Quoted text:
◇ ◇ ◇ ◇ ◇

It is interesting to quote from the writings of Apa Pant, the Political Officer in Sikkim who was dealing with Tibetan affairs in the Ministry of External Affairs. Pant was aware not only of the diplomatic and strategic importance of the recent events on the Roof of the World, but was also conscious of the humane aspects of the disappearance of an ancient civilization. Pant writes: “With all its shortcomings and discomforts, its inefficiencies and unconquered physical dangers, here was a civilization with at least the intention of maintaining a pattern of life in which the individual could achieve liberation.”7
Pant readily admitted that he always felt “a great admiration for China’s culture and civilization, for its long history and indeed for its new revolution”. However, he was very saddened by the Chinese incapacity to accept (or even understand) a philosophy not fitting in with the Party line.
If the Chinese leadership appeared not to have made up their minds about the ‘reforms’, their main strategic objective was clear. Roads across Tibet and towards the Indian border were built on a war footing.
Pant like many of his colleagues felt that the Tibetans had a lot to learn from the Chinese: “In my travels in Tibet I observed how disciplined the Chinese were. All their activities were directed towards the building of a new culture, a society of ‘new men’”.
Pant often discussed with the Chinese Generals posted in Lhasa, but they could only answer in terms of efficiency and discipline.

◇ ◇ ◇ ◇ ◇

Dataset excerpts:
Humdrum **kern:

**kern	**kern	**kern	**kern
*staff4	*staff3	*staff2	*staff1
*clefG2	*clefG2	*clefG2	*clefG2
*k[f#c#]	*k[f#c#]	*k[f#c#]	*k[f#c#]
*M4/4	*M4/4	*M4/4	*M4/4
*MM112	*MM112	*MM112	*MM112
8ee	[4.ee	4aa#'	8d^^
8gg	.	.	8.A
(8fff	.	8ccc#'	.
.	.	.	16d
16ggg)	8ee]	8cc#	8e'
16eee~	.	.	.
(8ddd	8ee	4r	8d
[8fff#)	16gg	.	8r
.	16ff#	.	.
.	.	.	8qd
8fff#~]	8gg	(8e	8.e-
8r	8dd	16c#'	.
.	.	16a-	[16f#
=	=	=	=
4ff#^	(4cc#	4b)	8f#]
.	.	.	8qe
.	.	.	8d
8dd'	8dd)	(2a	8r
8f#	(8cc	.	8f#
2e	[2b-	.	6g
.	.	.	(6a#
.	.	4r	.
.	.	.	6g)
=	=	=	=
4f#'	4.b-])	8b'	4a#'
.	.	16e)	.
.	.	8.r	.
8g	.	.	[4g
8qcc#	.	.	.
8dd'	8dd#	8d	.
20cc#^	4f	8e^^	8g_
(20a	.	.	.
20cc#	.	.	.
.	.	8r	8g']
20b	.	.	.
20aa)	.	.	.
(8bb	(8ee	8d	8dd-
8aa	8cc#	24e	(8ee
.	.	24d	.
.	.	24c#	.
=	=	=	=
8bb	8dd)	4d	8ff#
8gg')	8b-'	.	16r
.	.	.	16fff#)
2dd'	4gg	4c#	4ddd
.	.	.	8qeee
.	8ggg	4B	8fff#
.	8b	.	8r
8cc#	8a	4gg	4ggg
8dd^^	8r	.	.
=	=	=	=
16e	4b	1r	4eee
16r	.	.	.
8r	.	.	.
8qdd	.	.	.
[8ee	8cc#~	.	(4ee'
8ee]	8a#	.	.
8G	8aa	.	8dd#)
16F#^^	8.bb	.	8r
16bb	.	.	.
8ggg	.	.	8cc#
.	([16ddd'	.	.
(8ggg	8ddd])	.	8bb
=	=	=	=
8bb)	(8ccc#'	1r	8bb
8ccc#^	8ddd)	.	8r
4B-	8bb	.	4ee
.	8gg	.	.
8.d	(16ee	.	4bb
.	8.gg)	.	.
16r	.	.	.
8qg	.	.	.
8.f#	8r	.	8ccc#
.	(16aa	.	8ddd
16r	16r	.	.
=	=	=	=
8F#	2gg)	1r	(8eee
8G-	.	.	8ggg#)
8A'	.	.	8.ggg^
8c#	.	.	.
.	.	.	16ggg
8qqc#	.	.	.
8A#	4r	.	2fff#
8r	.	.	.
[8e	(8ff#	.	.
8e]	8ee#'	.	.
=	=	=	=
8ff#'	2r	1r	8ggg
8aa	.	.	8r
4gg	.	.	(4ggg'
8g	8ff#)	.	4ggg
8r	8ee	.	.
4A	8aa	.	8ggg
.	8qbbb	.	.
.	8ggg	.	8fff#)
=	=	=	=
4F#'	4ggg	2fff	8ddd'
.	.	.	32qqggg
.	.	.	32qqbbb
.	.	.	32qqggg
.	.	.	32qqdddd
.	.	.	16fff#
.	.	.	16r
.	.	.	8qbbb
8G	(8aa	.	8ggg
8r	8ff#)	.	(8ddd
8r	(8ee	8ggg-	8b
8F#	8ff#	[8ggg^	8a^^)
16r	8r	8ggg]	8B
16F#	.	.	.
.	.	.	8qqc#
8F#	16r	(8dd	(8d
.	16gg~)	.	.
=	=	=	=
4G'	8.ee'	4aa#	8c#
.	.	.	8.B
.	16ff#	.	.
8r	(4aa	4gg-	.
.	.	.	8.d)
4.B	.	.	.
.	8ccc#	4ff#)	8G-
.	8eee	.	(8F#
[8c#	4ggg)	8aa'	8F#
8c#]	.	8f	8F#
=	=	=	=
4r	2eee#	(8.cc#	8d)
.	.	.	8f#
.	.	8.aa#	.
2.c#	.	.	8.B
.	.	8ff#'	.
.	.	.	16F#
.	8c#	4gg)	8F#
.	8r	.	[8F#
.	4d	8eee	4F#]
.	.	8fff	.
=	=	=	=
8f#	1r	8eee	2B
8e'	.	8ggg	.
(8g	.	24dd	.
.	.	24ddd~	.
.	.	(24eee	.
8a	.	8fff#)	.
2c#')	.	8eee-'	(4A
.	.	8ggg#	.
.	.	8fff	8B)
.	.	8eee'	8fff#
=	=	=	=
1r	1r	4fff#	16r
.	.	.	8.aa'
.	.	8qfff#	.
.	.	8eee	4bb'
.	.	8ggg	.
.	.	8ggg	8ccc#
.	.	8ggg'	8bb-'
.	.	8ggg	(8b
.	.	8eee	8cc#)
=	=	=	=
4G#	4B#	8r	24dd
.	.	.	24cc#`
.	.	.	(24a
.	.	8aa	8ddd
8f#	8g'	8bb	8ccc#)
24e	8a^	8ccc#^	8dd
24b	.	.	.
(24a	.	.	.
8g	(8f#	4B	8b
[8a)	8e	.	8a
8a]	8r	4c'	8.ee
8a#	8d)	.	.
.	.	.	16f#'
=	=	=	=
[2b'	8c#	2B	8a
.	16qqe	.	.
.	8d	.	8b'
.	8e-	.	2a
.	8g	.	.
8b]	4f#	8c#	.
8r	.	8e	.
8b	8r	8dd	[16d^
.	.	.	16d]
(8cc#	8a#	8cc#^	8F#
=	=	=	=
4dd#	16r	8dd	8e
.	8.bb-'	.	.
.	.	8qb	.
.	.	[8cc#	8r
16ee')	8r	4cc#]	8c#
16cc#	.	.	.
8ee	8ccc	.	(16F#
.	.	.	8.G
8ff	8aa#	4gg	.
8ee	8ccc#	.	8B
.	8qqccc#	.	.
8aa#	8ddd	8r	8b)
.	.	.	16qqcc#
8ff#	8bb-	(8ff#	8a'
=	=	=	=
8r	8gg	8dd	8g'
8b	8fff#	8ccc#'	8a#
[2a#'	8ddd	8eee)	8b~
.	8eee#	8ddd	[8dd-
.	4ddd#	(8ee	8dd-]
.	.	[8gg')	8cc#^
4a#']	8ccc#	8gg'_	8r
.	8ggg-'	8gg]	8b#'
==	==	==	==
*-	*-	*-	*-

◇ ◇ ◇ ◇ ◇

Given instruction A:
Translate into French this sentence from the passage on Apa Pant and Tibet: "Roads across Tibet and towards the Indian border were built on a war footing."
Given instruction B:
Carry the passage on Apa Pant and Tibet forward from its final sentence.

Task response A:
Des routes à travers le Tibet et en direction de la frontière indienne furent construites sur un pied de guerre.

Task response B:
We have to remember that during the 50’s, the ‘reforms’ had just started; Zhou Enlai’s reactions during the Bandung Conference reflect this stance. The Panchsheel was perhaps too fresh for the Chinese leaders to take a more radical approach. But the main factor which determined the Chinese approach was that the roads and infrastructure were not sufficiently in place to ‘stabilize the revolution’.
Pant had support in the Ministry of External Affairs for his ‘philosophical’ approach, but worse was the fact that even fewer could comprehend the strategic and military aspect of the events unfolding on the Roof of the World.
If the Chinese leadership appeared not to have made up their minds about the ‘reforms’, their main strategic objective was clear. Roads across Tibet and towards the Indian border were built on a war footing. We should not forget that in 1955, the construction of the Tibet–Sikiang Highway cutting across Ladakh was going on full swing and that the roads heading towards the NEFA (now Arunachal Pradesh) and Sikkim had already been completed.
Zhou’s words were definitely linked to the development of the communication infrastructure when he proclaimed that the Tibetan society was ‘not yet ripe’ for socialist changes.
Pant believed that Nehru understood the depth of the conflict, however “the exigencies of power, the feeling that the Chinese must in no circumstances be ‘upset’ and the needless, nervous and desperate hurry to ‘normalize’ India-China relations, lost us the larger perspective of action.”
These are some of the factors which contributed to the progressive disappearance of one of planet’s most ancient religions from the earth to be replaced by a materialistic dictatorship.
Pant was quite clear of the outcome of the situation: the Tibetans were hoping against hope. They could not get the assurance that they would get the benefits brought by the Chinese on the material plane, while “the old system and the philosophy that taught and practiced the path towards liberation of the human mind from turmoil” would be tolerated.
This is perhaps one of the most serious consequences of the Panchsheel Agreement: an open support for the forces which led to the complete loss of a ‘way of life’, based on the eternal values shared with Indian culture.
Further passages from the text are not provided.